#### WORK ORDER:
Swap "Rolling Hills" for "Rolling Hills Estates" in the records and write out their text again with nothing else changed, leaving out the pictures.

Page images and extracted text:
++++

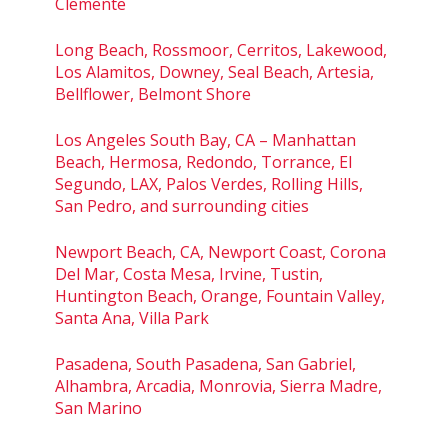
Clemente
Long Beach, Rossmoor, Cerritos, Lakewood,
Los Alamitos, Downey, Seal Beach, Artesia,
Bellflower, Belmont Shore
Los Angeles South Bay, CA – Manhattan
Beach, Hermosa, Redondo, Torrance, El
Segundo, LAX, Palos Verdes, Rolling Hills,
San Pedro, and surrounding cities
Newport Beach, CA, Newport Coast, Corona
Del Mar, Costa Mesa, Irvine, Tustin,
Huntington Beach, Orange, Fountain Valley,
Santa Ana, Villa Park
Pasadena, South Pasadena, San Gabriel,
Alhambra, Arcadia, Monrovia, Sierra Madre,
San Marino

++++

#### ANSWER TO THE EXERCISE:
Clemente
Long Beach, Rossmoor, Cerritos, Lakewood,
Los Alamitos, Downey, Seal Beach, Artesia,
Bellflower, Belmont Shore
Los Angeles South Bay, CA – Manhattan
Beach, Hermosa, Redondo, Torrance, El
Segundo, LAX, Palos Verdes, Rolling Hills Estates,
San Pedro, and surrounding cities
Newport Beach, CA, Newport Coast, Corona
Del Mar, Costa Mesa, Irvine, Tustin,
Huntington Beach, Orange, Fountain Valley,
Santa Ana, Villa Park
Pasadena, South Pasadena, San Gabriel,
Alhambra, Arcadia, Monrovia, Sierra Madre,
San Marino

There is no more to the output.